Jennifer Seminerio, MD: And I'm Dr Jennifer Seminerio. I'm an Assistant Professor of Medicine and the Director of Inflammatory Bowel Disease at USF Health in Tampa, Florida.

David P. Hudesman, MD: Our discussion today focuses on the optimal management of Crohn's Disease, with a focus on current treatment landscape and the role of biologics therapy. Welcome everyone and let's get started. Dr Abraham, why don't we first just discuss briefly about pathophysiology of Crohn's disease and how you would explain that to your patient?

Bincy P. Abraham, MD, MS, AGAF, FACG: Pathophysiology of Crohn's disease can vary based on the individual that gets diagnosed. For example, someone who has a significant family history, there may be a significant genetic component to their pathophysiology of developing Crohn's. On the other hand, a lot of the patients that we're seeing currently did not have any family history, I'd like to call it 'de novo Crohn's disease' essentially. It could be related to environmental factors. For example, infections that they have and that causes a chronic immune activation of their GI tract that causes that chronic inflammation in Chron's disease. It can vary depending on the patient, their prior risk factors. The other component of it is diet. We think it may play a huge role. Because what we eat affects our microbiome and we know that the microbiome affects the immune cells and its interaction in the GI tract. It can also lead to chronic inflammation.

David P. Hudesman, MD: Right. Thanks. Dr Seminerio, maybe you could comment on the age of diagnosis, ethnicities, and race and how that's changed.

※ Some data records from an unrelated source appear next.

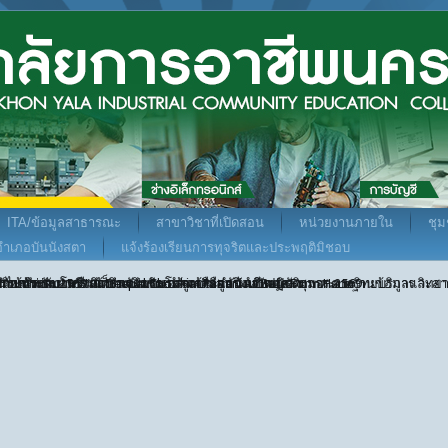
ITA/ข้อมูลสาธารณะ
สาขาวิชาที่เปิดสอน
หน่วยงานภายใน
ชุ
พอำเภอบันนังสตา
แจ้งร้องเรียนการทุจริตและประพฤติมิชอบ
ษา พระบาทสมเด็จพระวชิรเกล้าเจ้าอยู่หัว ณ หอประชุมอาคารวิทยบริการ วิท
้าไม้แห่งความดี" ณ บึงแบเมาะ อำเภอเมือง จังหวัดยะลา
ศึกษา ระดับอาชีวศึกษา จังหวัดยะลา ประจำปีงบประมาณ พ.ศ. 2569
รศึกษา 2569 ณ Deepal Chookiat Pattani - ดี พอล
บ เข้าร่วมโครงการการฝึกอบรมลูกเสือแกนนำ Safe Form Harm
่ายบริหารทรัพยากร เข้าร่วมอบรมโครงการอบรมเชิงปฏิบัติการระบบฐานข้อมูลแล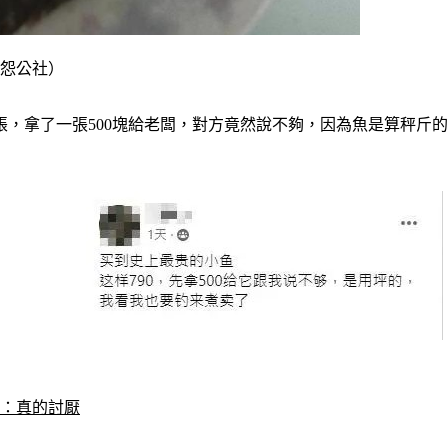
爆怨公社）
，拿了一張500塊給老闆，對方竟然說不夠，因為魚是算秤斤的
主：真的討厭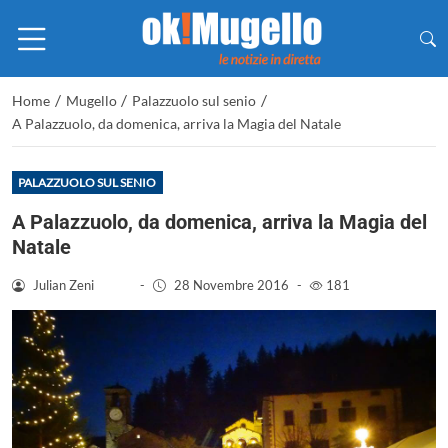
/
/
/
Home
Mugello
Palazzuolo sul senio
A Palazzuolo, da domenica, arriva la Magia del Natale
PALAZZUOLO SUL SENIO
A Palazzuolo, da domenica, arriva la Magia del
Natale
Julian Zeni
-
28 Novembre 2016
-
181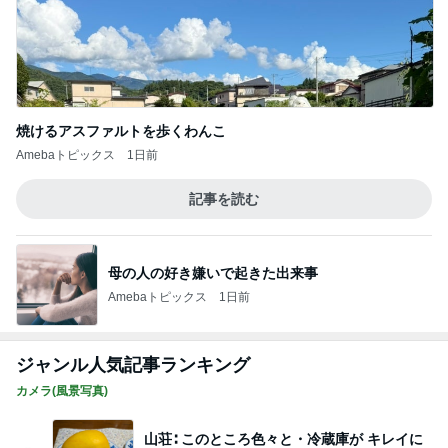
焼けるアスファルトを歩くわんこ
Amebaトピックス
1日前
記事を読む
母の人の好き嫌いで起きた出来事
Amebaトピックス
1日前
ジャンル人気記事ランキング
カメラ(風景写真)
山荘∶ このところ色々と・冷蔵庫が キレイに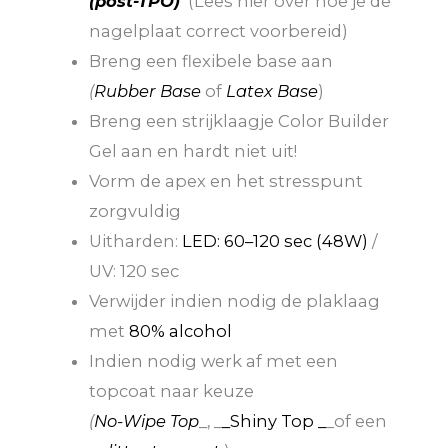
(post-TPO)
(Lees hier over hoe je de
nagelplaat correct voorbereid)
Breng een flexibele base aan
(
Rubber Base
of
Latex Base
)
Breng een strijklaagje Color Builder
Gel aan en hardt niet uit!
Vorm de apex en het stresspunt
zorgvuldig
Uitharden:
LED: 60–120 sec (48W)
/
UV: 120 sec
Verwijder indien nodig de plaklaag
met
80% alcohol
Indien nodig werk af met een
topcoat naar keuze
(
No-Wipe Top
_, _
_Shiny Top _
_of een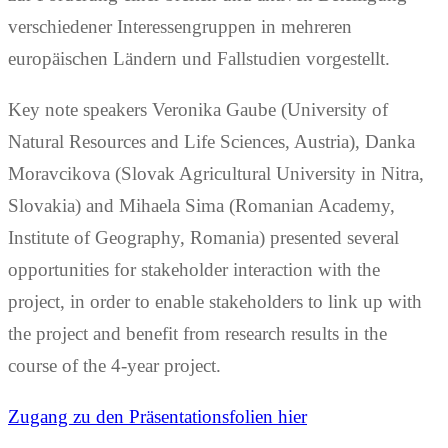
verschiedener Interessengruppen in mehreren
europäischen Ländern und Fallstudien vorgestellt.
Key note speakers Veronika Gaube (University of
Natural Resources and Life Sciences, Austria), Danka
Moravcikova (Slovak Agricultural University in Nitra,
Slovakia) and Mihaela Sima (Romanian Academy,
Institute of Geography, Romania) presented several
opportunities for stakeholder interaction with the
project, in order to enable stakeholders to link up with
the project and benefit from research results in the
course of the 4-year project.
Zugang zu den Präsentationsfolien hier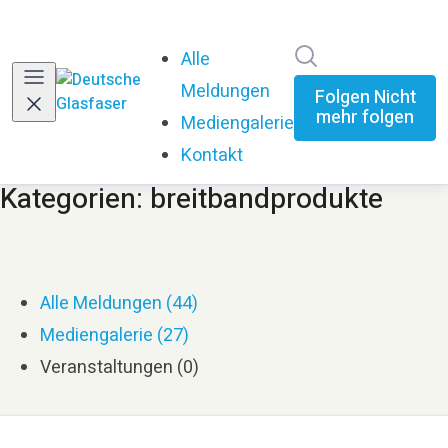
Im Newsroom su
Alle
Meldungen
Folgen
Nicht
mehr folgen
Mediengalerie
Kontakt
Kategorien: breitbandprodukte
Alle Meldungen (44)
Mediengalerie (27)
Veranstaltungen (0)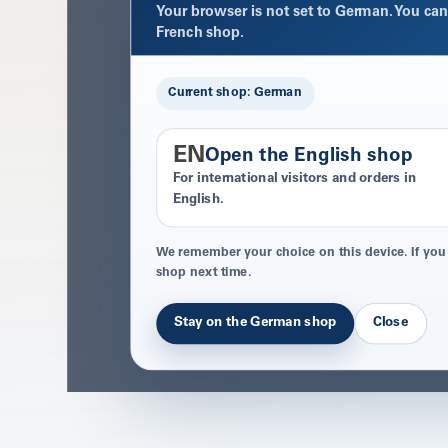
Your browser is not set to German. You can 
French shop.
Current shop: German
EN
Open the English shop
For international visitors and orders in
English.
We remember your choice on this device. If you
shop next time.
Stay on the German shop
Close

Jennifer Seminerio, MD: As we follow along with epidemiologic studies, one thing that we've noticed is there's different populations now that we're seeing high rates of it, even within the United States and Europe, we're still on an epidemiologic rise of the disease and we haven't reached an equilibrium state. Where we're seeing the largest rises in disease diagnosis is in the pediatric population, first generation migrants to the United States are particularly susceptible. But honestly, we can see this disease diagnosed in any age group. And that may be based on the severity of the disease, and they had it for longer than the period at which we diagnosed it. And it may just be based on ability to get entwined in the healthcare system and get the proper exposure to the doctors necessary to diagnose it. Specifically, within the female population, one of the things that we have talked about is that females, in general, have a later age of diagnosis which may be related to confounding interests why the doctor's seeing them, such as, saying that they may have IBS before they're properly being given the therapeutic and diagnostic options to investigate other disease states. Other than that, we're seeing it in different ethnicities in different age brackets. And one thing I always say about this disease is it is the least prejudiced disease that we've seen out there, doesn't care what age, race, gender, or sexuality you are. It will affect anybody at any time.

David P. Hudesman, MD: No, I think that's a great point and something when we're seeing patients in our office. I think in the past, we would think, "OK. Caucasian European descent." And if it's somebody, let's say, from Southeast Asia, like, "OK, maybe it's an infection or something else." And now, we really should be thinking about this with anybody presenting with some of these common GI symptoms.